=== What you should do ===
Can you repeat every line of text in the data below verbatim, leaving the pictures out of your answer?

(Saved entries)
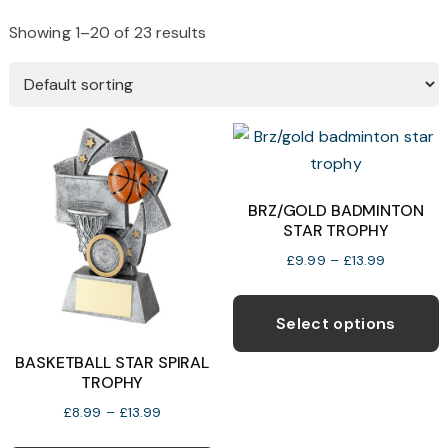
Showing 1–20 of 23 results
BRZ/GOLD BADMINTON
STAR TROPHY
Price
£
9.99
–
£
13.99
range:
T
£9.99
p
Select options
through
h
£13.99
BASKETBALL STAR SPIRAL
m
TROPHY
v
Price
£
8.99
–
£
13.99
T
range:
This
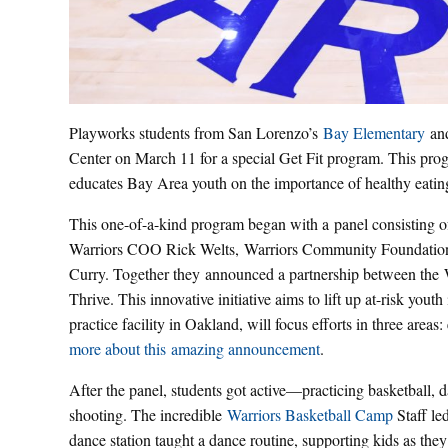
Playworks students from San Lorenzo’s
Bay Elementary
and
Center on March 11 for a special Get Fit program. This pro
educates Bay Area youth on the importance of healthy eating
This one-of-a-kind program began with a panel consisting o
Warriors COO Rick Welts, Warriors Community Foundation 
Curry. Together they announced a partnership between the
Thrive. This innovative initiative aims to lift up at-risk yo
practice facility in Oakland, will focus efforts in three area
more about this amazing announcement
.
After the panel, students got active—practicing basketball, 
shooting. The incredible
Warriors Basketball Camp
Staff le
dance station taught a dance routine, supporting kids as th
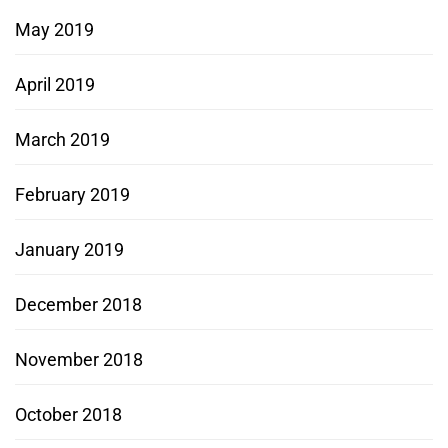
May 2019
April 2019
March 2019
February 2019
January 2019
December 2018
November 2018
October 2018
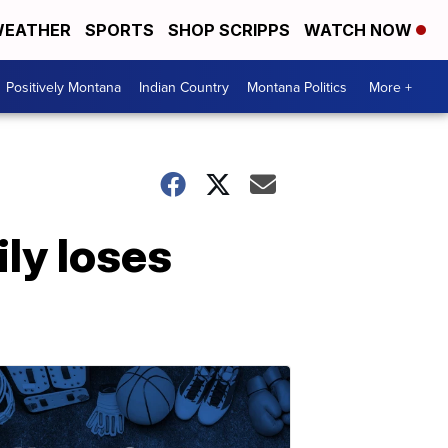
EATHER
SPORTS
SHOP SCRIPPS
WATCH NOW
Positively Montana
Indian Country
Montana Politics
More +
ily loses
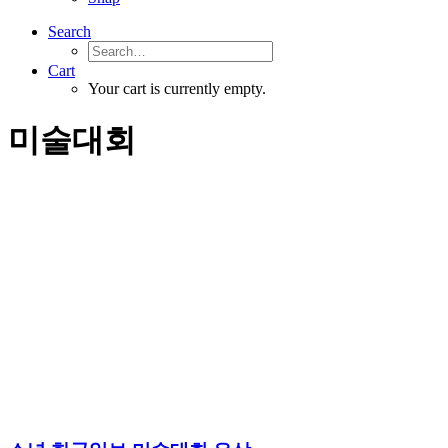
Search
Cart
Your cart is currently empty.
미술대회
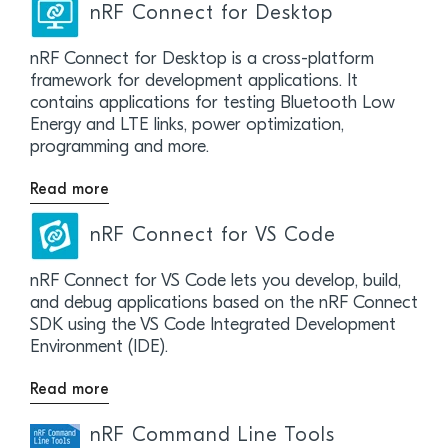
nRF Connect for Desktop
nRF Connect for Desktop is a cross-platform
framework for development applications. It
contains applications for testing Bluetooth Low
Energy and LTE links, power optimization,
programming and more.
Read more
nRF Connect for VS Code
nRF Connect for VS Code lets you develop, build,
and debug applications based on the nRF Connect
SDK using the VS Code Integrated Development
Environment (IDE).
Read more
nRF Command Line Tools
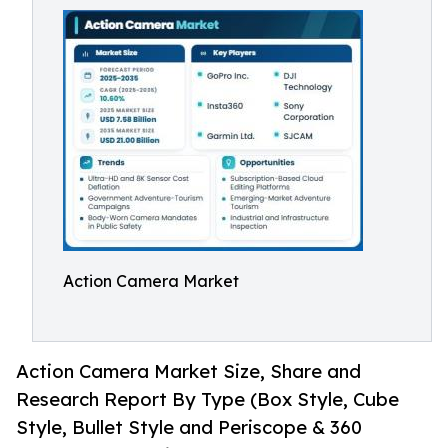
Action Camera Market
Action Camera Market Size, Share and
Research Report By Type (Box Style, Cube
Style, Bullet Style and Periscope & 360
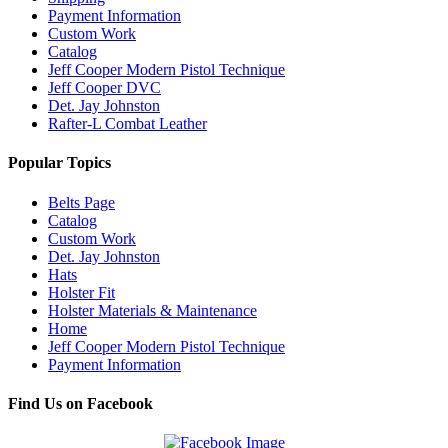
Payment Information
Custom Work
Catalog
Jeff Cooper Modern Pistol Technique
Jeff Cooper DVC
Det. Jay Johnston
Rafter-L Combat Leather
Popular Topics
Belts Page
Catalog
Custom Work
Det. Jay Johnston
Hats
Holster Fit
Holster Materials & Maintenance
Home
Jeff Cooper Modern Pistol Technique
Payment Information
Find Us on Facebook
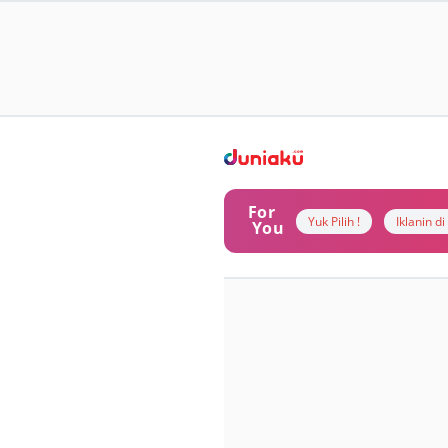
For
Yuk Pilih !
Iklanin d
You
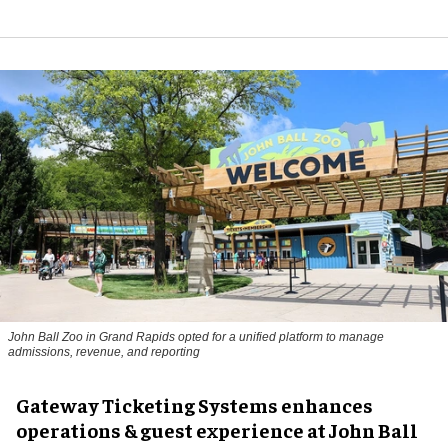
John Ball Zoo in Grand Rapids opted for a unified platform to manage
admissions, revenue, and reporting
Gateway Ticketing Systems enhances
operations & guest experience at John Ball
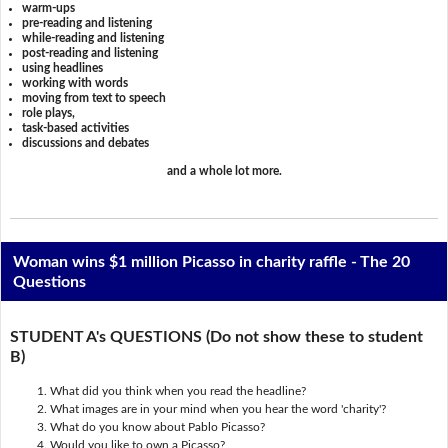
warm-ups
pre-reading and listening
while-reading and listening
post-reading and listening
using headlines
working with words
moving from text to speech
role plays,
task-based activities
discussions and debates
and a whole lot more.
Woman wins $1 million Picasso in charity raffle - The 20
Questions
STUDENT A's QUESTIONS (Do not show these to student
B)
What did you think when you read the headline?
What images are in your mind when you hear the word 'charity'?
What do you know about Pablo Picasso?
Would you like to own a Picasso?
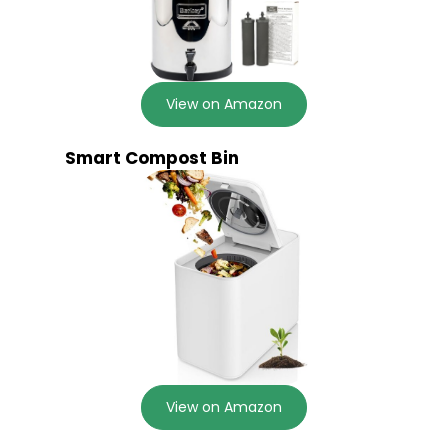
View on Amazon
Smart Compost Bin
View on Amazon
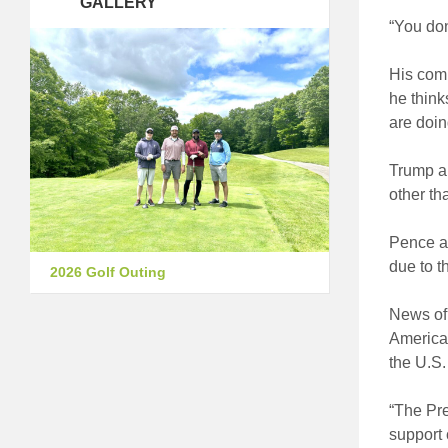
GALLERY
“You don
His comm
he think
are doin
Trump an
other th
Pence ad
due to t
2026 Golf Outing
News of 
American
the U.S.
“The Pre
support 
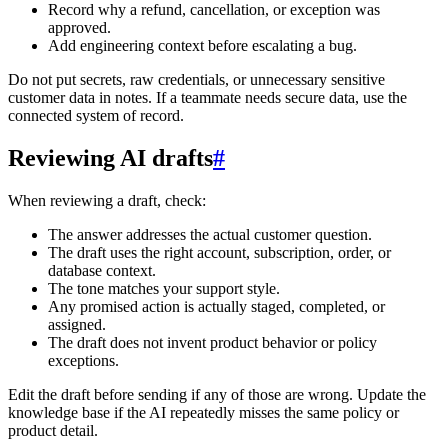
Record why a refund, cancellation, or exception was
approved.
Add engineering context before escalating a bug.
Do not put secrets, raw credentials, or unnecessary sensitive
customer data in notes. If a teammate needs secure data, use the
connected system of record.
Reviewing AI drafts
#
When reviewing a draft, check:
The answer addresses the actual customer question.
The draft uses the right account, subscription, order, or
database context.
The tone matches your support style.
Any promised action is actually staged, completed, or
assigned.
The draft does not invent product behavior or policy
exceptions.
Edit the draft before sending if any of those are wrong. Update the
knowledge base if the AI repeatedly misses the same policy or
product detail.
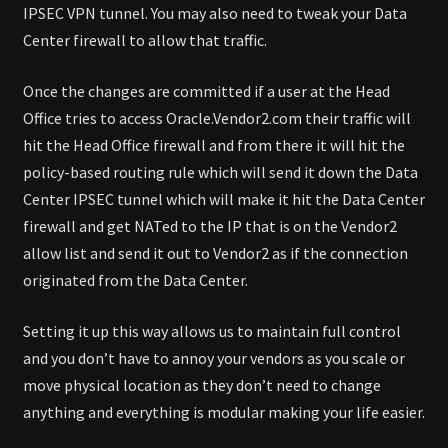
IPSEC VPN tunnel. You may also need to tweak your Data
Center firewall to allow that traffic.
Once the changes are committed if a user at the Head
Office tries to access Oracle.Vendor2.com their traffic will
hit the Head Office firewall and from there it will hit the
policy-based routing rule which will send it down the Data
Center IPSEC tunnel which will make it hit the Data Center
firewall and get NATed to the IP that is on the Vendor2
allow list and send it out to Vendor2 as if the connection
originated from the Data Center.
Setting it up this way allows us to maintain full control
and you don’t have to annoy your vendors as you scale or
move physical location as they don’t need to change
anything and everything is modular making your life easier.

=== Answer ===
Showing 1–20 of 23 results
BRZ/GOLD BADMINTON
STAR TROPHY
Price
£
9.99
–
£
13.99
range:
T
£9.99
p
Select options
through
h
£13.99
BASKETBALL STAR SPIRAL
m
TROPHY
v
Price
£
8.99
–
£
13.99
T
range:
This
Playworks students from San Lorenzo’s
Bay Elementary
and
Center on March 11 for a special Get Fit program. This pro
educates Bay Area youth on the importance of healthy eating
This one-of-a-kind program began with a panel consisting o
Warriors COO Rick Welts, Warriors Community Foundation 
Curry. Together they announced a partnership between the
Thrive. This innovative initiative aims to lift up at-risk yo
practice facility in Oakland, will focus efforts in three area
more about this amazing announcement
.
After the panel, students got active—practicing basketball, 
shooting. The incredible
Warriors Basketball Camp
Staff le
dance station taught a dance routine, supporting kids as th
May 2019
April 2019
March 2019
February 2019
January 2019
December 2018
November 2018
October 2018
EATHER
SPORTS
SHOP SCRIPPS
WATCH NOW
Positively Montana
Indian Country
Montana Politics
More +
ily loses
Search
Cart
Your cart is currently empty.
미술대회
nRF Connect for Desktop
nRF Connect for Desktop is a cross-platform
framework for development applications. It
contains applications for testing Bluetooth Low
Energy and LTE links, power optimization,
programming and more.
Read more
nRF Connect for VS Code
nRF Connect for VS Code lets you develop, build,
and debug applications based on the nRF Connect
SDK using the VS Code Integrated Development
Environment (IDE).
Read more
nRF Command Line Tools
Action Camera Market
Action Camera Market Size, Share and
Research Report By Type (Box Style, Cube
Style, Bullet Style and Periscope & 360
Payment Information
Custom Work
Catalog
Jeff Cooper Modern Pistol Technique
Jeff Cooper DVC
Det. Jay Johnston
Rafter-L Combat Leather
Popular Topics
Belts Page
Catalog
Custom Work
Det. Jay Johnston
Hats
Holster Fit
Holster Materials & Maintenance
Home
Jeff Cooper Modern Pistol Technique
Payment Information
Find Us on Facebook
For
Yuk Pilih !
Iklanin d
You
John Ball Zoo in Grand Rapids opted for a unified platform to manage
admissions, revenue, and reporting
Gateway Ticketing Systems enhances
operations & guest experience at John Ball
warm-ups
pre-reading and listening
while-reading and listening
post-reading and listening
using headlines
working with words
moving from text to speech
role plays,
task-based activities
discussions and debates
and a whole lot more.
Woman wins $1 million Picasso in charity raffle - The 20
Questions
STUDENT A's QUESTIONS (Do not show these to student
B)
What did you think when you read the headline?
What images are in your mind when you hear the word 'charity'?
What do you know about Pablo Picasso?
Would you like to own a Picasso?
View on Amazon
Smart Compost Bin
View on Amazon
GALLERY
“You don
His comm
he think
are doin
Trump an
other th
Pence ad
due to t
2026 Golf Outing
News of 
American
the U.S.
“The Pre
support 
Record why a refund, cancellation, or exception was
approved.
Add engineering context before escalating a bug.
Do not put secrets, raw credentials, or unnecessary sensitive
customer data in notes. If a teammate needs secure data, use the
connected system of record.
Reviewing AI drafts
#
When reviewing a draft, check:
The answer addresses the actual customer question.
The draft uses the right account, subscription, order, or
database context.
The tone matches your support style.
Any promised action is actually staged, completed, or
assigned.
The draft does not invent product behavior or policy
exceptions.
Edit the draft before sending if any of those are wrong. Update the
knowledge base if the AI repeatedly misses the same policy or
product detail.
IPSEC VPN tunnel. You may also need to tweak your Data
Center firewall to allow that traffic.
Once the changes are committed if a user at the Head
Office tries to access Oracle.Vendor2.com their traffic will
hit the Head Office firewall and from there it will hit the
policy-based routing rule which will send it down the Data
Center IPSEC tunnel which will make it hit the Data Center
firewall and get NATed to the IP that is on the Vendor2
allow list and send it out to Vendor2 as if the connection
originated from the Data Center.
Setting it up this way allows us to maintain full control
and you don’t have to annoy your vendors as you scale or
move physical location as they don’t need to change
anything and everything is modular making your life easier.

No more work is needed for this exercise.